:: Material for the task
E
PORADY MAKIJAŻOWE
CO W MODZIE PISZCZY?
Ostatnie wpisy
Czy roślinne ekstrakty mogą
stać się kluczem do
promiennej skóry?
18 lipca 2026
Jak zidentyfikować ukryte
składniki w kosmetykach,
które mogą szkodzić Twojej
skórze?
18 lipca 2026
::::
_Written task_. Return the listing word for word.

_Problem solution_.
E
PORADY MAKIJAŻOWE
CO W MODZIE PISZCZY?
Ostatnie wpisy
Czy roślinne ekstrakty mogą
stać się kluczem do
promiennej skóry?
18 lipca 2026
Jak zidentyfikować ukryte
składniki w kosmetykach,
które mogą szkodzić Twojej
skórze?
18 lipca 2026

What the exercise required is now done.